Data extracted from a collection:

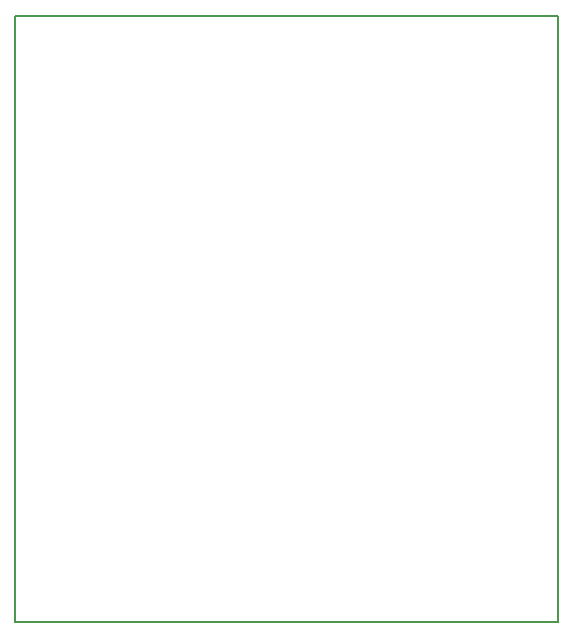
<source format=gbr>
%TF.GenerationSoftware,KiCad,Pcbnew,7.0.7*%
%TF.CreationDate,2024-02-20T21:30:14-08:00*%
%TF.ProjectId,GD_test,47445f74-6573-4742-9e6b-696361645f70,rev?*%
%TF.SameCoordinates,Original*%
%TF.FileFunction,Profile,NP*%
%FSLAX46Y46*%
G04 Gerber Fmt 4.6, Leading zero omitted, Abs format (unit mm)*
G04 Created by KiCad (PCBNEW 7.0.7) date 2024-02-20 21:30:14*
%MOMM*%
%LPD*%
G01*
G04 APERTURE LIST*
%TA.AperFunction,Profile*%
%ADD10C,0.200000*%
%TD*%
G04 APERTURE END LIST*
D10*
X103000000Y-65500000D02*
X149000000Y-65500000D01*
X149000000Y-116800000D01*
X103000000Y-116800000D01*
X103000000Y-65500000D01*
M02*

</source>
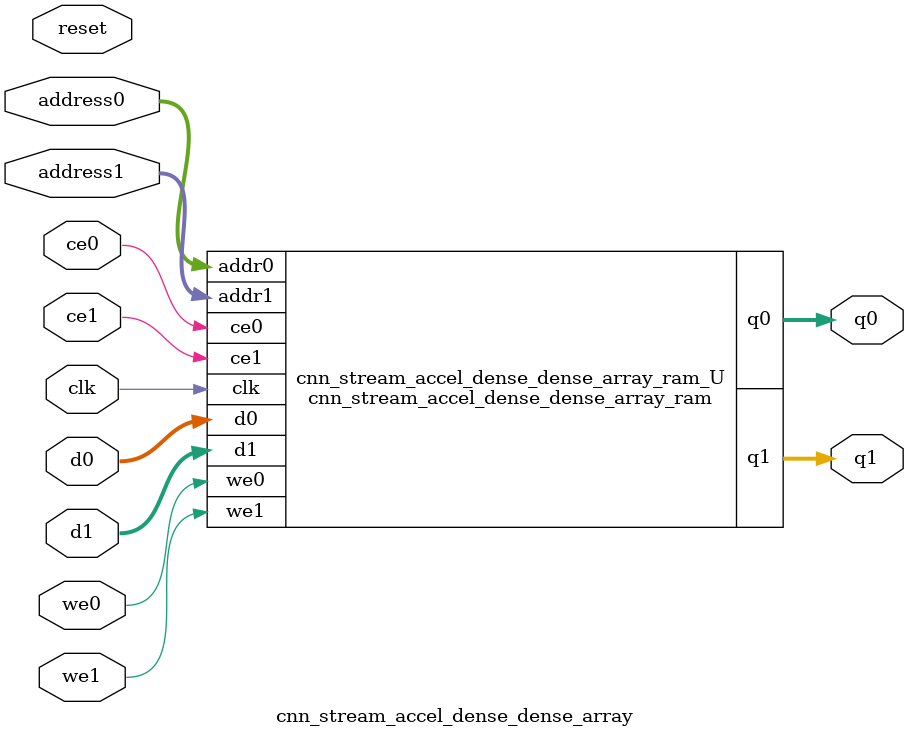
<source format=v>
`timescale 1 ns / 1 ps
module cnn_stream_accel_dense_dense_array_ram (addr0, ce0, d0, we0, q0, addr1, ce1, d1, we1, q1,  clk);

parameter DWIDTH = 32;
parameter AWIDTH = 4;
parameter MEM_SIZE = 10;

input[AWIDTH-1:0] addr0;
input ce0;
input[DWIDTH-1:0] d0;
input we0;
output reg[DWIDTH-1:0] q0;
input[AWIDTH-1:0] addr1;
input ce1;
input[DWIDTH-1:0] d1;
input we1;
output reg[DWIDTH-1:0] q1;
input clk;

reg [DWIDTH-1:0] ram[0:MEM_SIZE-1];




always @(posedge clk)  
begin 
    if (ce0) begin
        if (we0) 
            ram[addr0] <= d0; 
        q0 <= ram[addr0];
    end
end


always @(posedge clk)  
begin 
    if (ce1) begin
        if (we1) 
            ram[addr1] <= d1; 
        q1 <= ram[addr1];
    end
end


endmodule

`timescale 1 ns / 1 ps
module cnn_stream_accel_dense_dense_array(
    reset,
    clk,
    address0,
    ce0,
    we0,
    d0,
    q0,
    address1,
    ce1,
    we1,
    d1,
    q1);

parameter DataWidth = 32'd32;
parameter AddressRange = 32'd10;
parameter AddressWidth = 32'd4;
input reset;
input clk;
input[AddressWidth - 1:0] address0;
input ce0;
input we0;
input[DataWidth - 1:0] d0;
output[DataWidth - 1:0] q0;
input[AddressWidth - 1:0] address1;
input ce1;
input we1;
input[DataWidth - 1:0] d1;
output[DataWidth - 1:0] q1;



cnn_stream_accel_dense_dense_array_ram cnn_stream_accel_dense_dense_array_ram_U(
    .clk( clk ),
    .addr0( address0 ),
    .ce0( ce0 ),
    .we0( we0 ),
    .d0( d0 ),
    .q0( q0 ),
    .addr1( address1 ),
    .ce1( ce1 ),
    .we1( we1 ),
    .d1( d1 ),
    .q1( q1 ));

endmodule


</source>
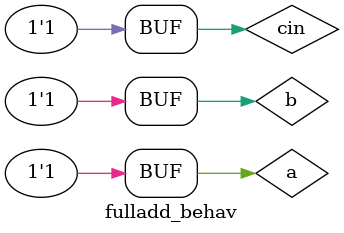
<source format=v>
`timescale 1ns / 1ps

module fulladd_behav;

	// Inputs
	reg a;
	reg b;
	reg cin;

	// Outputs
	wire  sum;
	wire cout;

	// Instantiate the Unit Under Test (UUT)
	fulladdbhav uut (
		.a(a), 
		.b(b), 
		.cin(cin), 
		.sum(sum), 
		.cout(cout)
	);

	initial begin
		// Initialize Inputs
		a = 0;
		b = 0;
		cin = 0;

		#100;
		a=0;b=0;cin=1;#100;
		a=0;b=1;cin=0;#100;
		a=0;b=1;cin=1;#100;
		a=1;b=0;cin=0;#100;
		a=1;b=0;cin=1;#100;
		a=1;b=1;cin=0;#100;
		a=1;b=1;cin=1;#100;
		

		
        
		// Add stimulus here

	end
      
endmodule


</source>
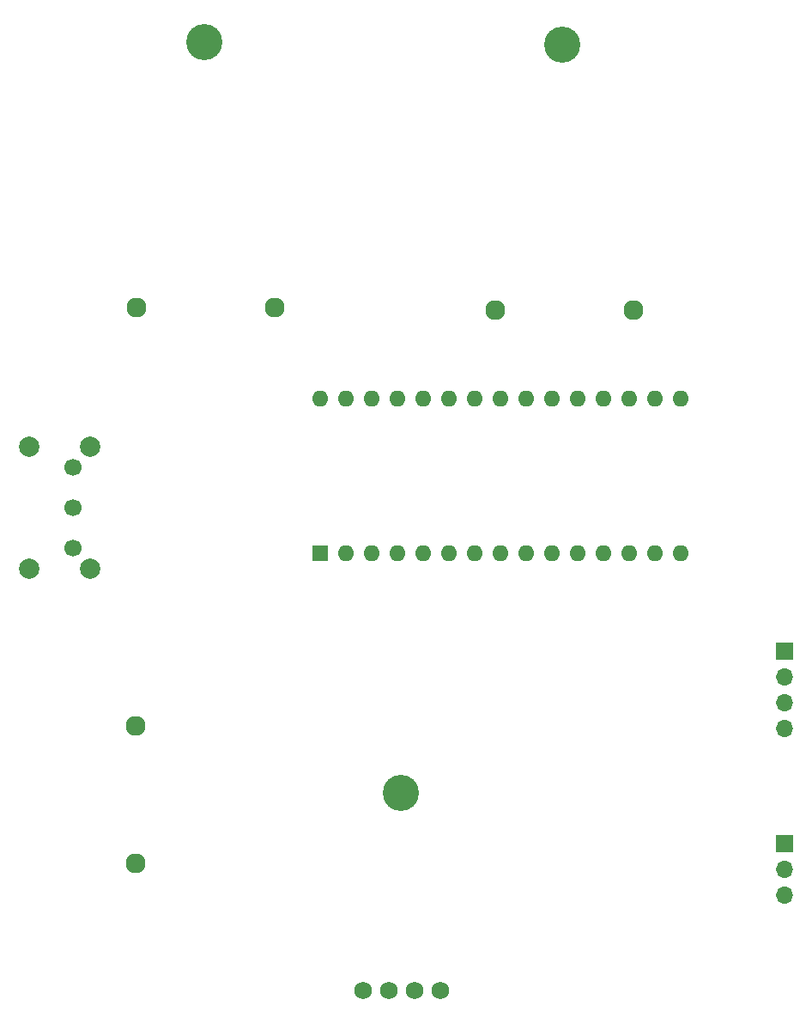
<source format=gts>
%TF.GenerationSoftware,KiCad,Pcbnew,7.0.10*%
%TF.CreationDate,2024-05-29T17:31:35+08:00*%
%TF.ProjectId,toilet_monitoring_unit,746f696c-6574-45f6-9d6f-6e69746f7269,rev?*%
%TF.SameCoordinates,Original*%
%TF.FileFunction,Soldermask,Top*%
%TF.FilePolarity,Negative*%
%FSLAX46Y46*%
G04 Gerber Fmt 4.6, Leading zero omitted, Abs format (unit mm)*
G04 Created by KiCad (PCBNEW 7.0.10) date 2024-05-29 17:31:35*
%MOMM*%
%LPD*%
G01*
G04 APERTURE LIST*
%ADD10C,2.000000*%
%ADD11C,1.700000*%
%ADD12R,1.700000X1.700000*%
%ADD13O,1.700000X1.700000*%
%ADD14R,1.600000X1.600000*%
%ADD15O,1.600000X1.600000*%
%ADD16C,1.734000*%
%ADD17C,3.560000*%
%ADD18C,1.959000*%
G04 APERTURE END LIST*
D10*
%TO.C,SW2*%
X82534600Y-104871000D03*
X76534600Y-104871000D03*
X82534600Y-116871000D03*
X76534600Y-116871000D03*
D11*
X80784600Y-106871000D03*
X80784600Y-110871000D03*
X80784600Y-114871000D03*
%TD*%
D12*
%TO.C,J1*%
X151000000Y-144000000D03*
D13*
X151000000Y-146540000D03*
X151000000Y-149080000D03*
%TD*%
D14*
%TO.C,A1*%
X105200000Y-115360000D03*
D15*
X107740000Y-115360000D03*
X110280000Y-115360000D03*
X112820000Y-115360000D03*
X115360000Y-115360000D03*
X117900000Y-115360000D03*
X120440000Y-115360000D03*
X122980000Y-115360000D03*
X125520000Y-115360000D03*
X128060000Y-115360000D03*
X130600000Y-115360000D03*
X133140000Y-115360000D03*
X135680000Y-115360000D03*
X138220000Y-115360000D03*
X140760000Y-115360000D03*
X140760000Y-100120000D03*
X138220000Y-100120000D03*
X135680000Y-100120000D03*
X133140000Y-100120000D03*
X130600000Y-100120000D03*
X128060000Y-100120000D03*
X125520000Y-100120000D03*
X122980000Y-100120000D03*
X120440000Y-100120000D03*
X117900000Y-100120000D03*
X115360000Y-100120000D03*
X112820000Y-100120000D03*
X110280000Y-100120000D03*
X107740000Y-100120000D03*
X105200000Y-100120000D03*
%TD*%
D16*
%TO.C,U1*%
X109420000Y-158500000D03*
X111960000Y-158500000D03*
X114500000Y-158500000D03*
X117040000Y-158500000D03*
%TD*%
D17*
%TO.C,BT4*%
X129115000Y-65275000D03*
D18*
X122485000Y-91435000D03*
X136075000Y-91435000D03*
%TD*%
D17*
%TO.C,BT1*%
X93740000Y-65000000D03*
D18*
X87110000Y-91160000D03*
X100700000Y-91160000D03*
%TD*%
D17*
%TO.C,BT5*%
X113190000Y-139000000D03*
D18*
X87030000Y-132370000D03*
X87030000Y-145960000D03*
%TD*%
D12*
%TO.C,J3*%
X151000000Y-125000000D03*
D13*
X151000000Y-127540000D03*
X151000000Y-130080000D03*
X151000000Y-132620000D03*
%TD*%
M02*

</source>
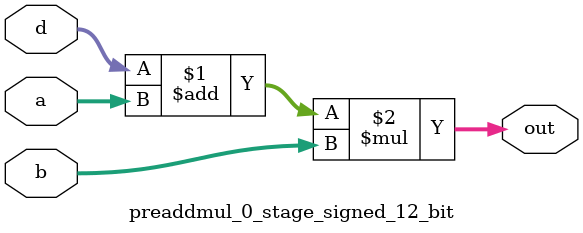
<source format=sv>
(* use_dsp = "yes" *) module preaddmul_0_stage_signed_12_bit(
	input signed [11:0] a,
	input signed [11:0] b,
	input signed [11:0] d,
	output [11:0] out
	);

	assign out = (d + a) * b;
endmodule

</source>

_PROBLEM_: Set down every record exactly, without the pictures.

_REPLY_:
<source format=gbr>
%TF.GenerationSoftware,KiCad,Pcbnew,7.0.7*%
%TF.CreationDate,2024-02-20T21:30:14-08:00*%
%TF.ProjectId,GD_test,47445f74-6573-4742-9e6b-696361645f70,rev?*%
%TF.SameCoordinates,Original*%
%TF.FileFunction,Profile,NP*%
%FSLAX46Y46*%
G04 Gerber Fmt 4.6, Leading zero omitted, Abs format (unit mm)*
G04 Created by KiCad (PCBNEW 7.0.7) date 2024-02-20 21:30:14*
%MOMM*%
%LPD*%
G01*
G04 APERTURE LIST*
%TA.AperFunction,Profile*%
%ADD10C,0.200000*%
%TD*%
G04 APERTURE END LIST*
D10*
X103000000Y-65500000D02*
X149000000Y-65500000D01*
X149000000Y-116800000D01*
X103000000Y-116800000D01*
X103000000Y-65500000D01*
M02*

</source>
<source format=v>
`timescale 1 ns / 1 ps
module cnn_stream_accel_dense_dense_array_ram (addr0, ce0, d0, we0, q0, addr1, ce1, d1, we1, q1,  clk);

parameter DWIDTH = 32;
parameter AWIDTH = 4;
parameter MEM_SIZE = 10;

input[AWIDTH-1:0] addr0;
input ce0;
input[DWIDTH-1:0] d0;
input we0;
output reg[DWIDTH-1:0] q0;
input[AWIDTH-1:0] addr1;
input ce1;
input[DWIDTH-1:0] d1;
input we1;
output reg[DWIDTH-1:0] q1;
input clk;

reg [DWIDTH-1:0] ram[0:MEM_SIZE-1];




always @(posedge clk)  
begin 
    if (ce0) begin
        if (we0) 
            ram[addr0] <= d0; 
        q0 <= ram[addr0];
    end
end


always @(posedge clk)  
begin 
    if (ce1) begin
        if (we1) 
            ram[addr1] <= d1; 
        q1 <= ram[addr1];
    end
end


endmodule

`timescale 1 ns / 1 ps
module cnn_stream_accel_dense_dense_array(
    reset,
    clk,
    address0,
    ce0,
    we0,
    d0,
    q0,
    address1,
    ce1,
    we1,
    d1,
    q1);

parameter DataWidth = 32'd32;
parameter AddressRange = 32'd10;
parameter AddressWidth = 32'd4;
input reset;
input clk;
input[AddressWidth - 1:0] address0;
input ce0;
input we0;
input[DataWidth - 1:0] d0;
output[DataWidth - 1:0] q0;
input[AddressWidth - 1:0] address1;
input ce1;
input we1;
input[DataWidth - 1:0] d1;
output[DataWidth - 1:0] q1;



cnn_stream_accel_dense_dense_array_ram cnn_stream_accel_dense_dense_array_ram_U(
    .clk( clk ),
    .addr0( address0 ),
    .ce0( ce0 ),
    .we0( we0 ),
    .d0( d0 ),
    .q0( q0 ),
    .addr1( address1 ),
    .ce1( ce1 ),
    .we1( we1 ),
    .d1( d1 ),
    .q1( q1 ));

endmodule


</source>
<source format=v>
`timescale 1ns / 1ps

module fulladd_behav;

	// Inputs
	reg a;
	reg b;
	reg cin;

	// Outputs
	wire  sum;
	wire cout;

	// Instantiate the Unit Under Test (UUT)
	fulladdbhav uut (
		.a(a), 
		.b(b), 
		.cin(cin), 
		.sum(sum), 
		.cout(cout)
	);

	initial begin
		// Initialize Inputs
		a = 0;
		b = 0;
		cin = 0;

		#100;
		a=0;b=0;cin=1;#100;
		a=0;b=1;cin=0;#100;
		a=0;b=1;cin=1;#100;
		a=1;b=0;cin=0;#100;
		a=1;b=0;cin=1;#100;
		a=1;b=1;cin=0;#100;
		a=1;b=1;cin=1;#100;
		

		
        
		// Add stimulus here

	end
      
endmodule


</source>
<source format=gts>
%TF.GenerationSoftware,KiCad,Pcbnew,7.0.10*%
%TF.CreationDate,2024-05-29T17:31:35+08:00*%
%TF.ProjectId,toilet_monitoring_unit,746f696c-6574-45f6-9d6f-6e69746f7269,rev?*%
%TF.SameCoordinates,Original*%
%TF.FileFunction,Soldermask,Top*%
%TF.FilePolarity,Negative*%
%FSLAX46Y46*%
G04 Gerber Fmt 4.6, Leading zero omitted, Abs format (unit mm)*
G04 Created by KiCad (PCBNEW 7.0.10) date 2024-05-29 17:31:35*
%MOMM*%
%LPD*%
G01*
G04 APERTURE LIST*
%ADD10C,2.000000*%
%ADD11C,1.700000*%
%ADD12R,1.700000X1.700000*%
%ADD13O,1.700000X1.700000*%
%ADD14R,1.600000X1.600000*%
%ADD15O,1.600000X1.600000*%
%ADD16C,1.734000*%
%ADD17C,3.560000*%
%ADD18C,1.959000*%
G04 APERTURE END LIST*
D10*
%TO.C,SW2*%
X82534600Y-104871000D03*
X76534600Y-104871000D03*
X82534600Y-116871000D03*
X76534600Y-116871000D03*
D11*
X80784600Y-106871000D03*
X80784600Y-110871000D03*
X80784600Y-114871000D03*
%TD*%
D12*
%TO.C,J1*%
X151000000Y-144000000D03*
D13*
X151000000Y-146540000D03*
X151000000Y-149080000D03*
%TD*%
D14*
%TO.C,A1*%
X105200000Y-115360000D03*
D15*
X107740000Y-115360000D03*
X110280000Y-115360000D03*
X112820000Y-115360000D03*
X115360000Y-115360000D03*
X117900000Y-115360000D03*
X120440000Y-115360000D03*
X122980000Y-115360000D03*
X125520000Y-115360000D03*
X128060000Y-115360000D03*
X130600000Y-115360000D03*
X133140000Y-115360000D03*
X135680000Y-115360000D03*
X138220000Y-115360000D03*
X140760000Y-115360000D03*
X140760000Y-100120000D03*
X138220000Y-100120000D03*
X135680000Y-100120000D03*
X133140000Y-100120000D03*
X130600000Y-100120000D03*
X128060000Y-100120000D03*
X125520000Y-100120000D03*
X122980000Y-100120000D03*
X120440000Y-100120000D03*
X117900000Y-100120000D03*
X115360000Y-100120000D03*
X112820000Y-100120000D03*
X110280000Y-100120000D03*
X107740000Y-100120000D03*
X105200000Y-100120000D03*
%TD*%
D16*
%TO.C,U1*%
X109420000Y-158500000D03*
X111960000Y-158500000D03*
X114500000Y-158500000D03*
X117040000Y-158500000D03*
%TD*%
D17*
%TO.C,BT4*%
X129115000Y-65275000D03*
D18*
X122485000Y-91435000D03*
X136075000Y-91435000D03*
%TD*%
D17*
%TO.C,BT1*%
X93740000Y-65000000D03*
D18*
X87110000Y-91160000D03*
X100700000Y-91160000D03*
%TD*%
D17*
%TO.C,BT5*%
X113190000Y-139000000D03*
D18*
X87030000Y-132370000D03*
X87030000Y-145960000D03*
%TD*%
D12*
%TO.C,J3*%
X151000000Y-125000000D03*
D13*
X151000000Y-127540000D03*
X151000000Y-130080000D03*
X151000000Y-132620000D03*
%TD*%
M02*

</source>
<source format=sv>
(* use_dsp = "yes" *) module preaddmul_0_stage_signed_12_bit(
	input signed [11:0] a,
	input signed [11:0] b,
	input signed [11:0] d,
	output [11:0] out
	);

	assign out = (d + a) * b;
endmodule

</source>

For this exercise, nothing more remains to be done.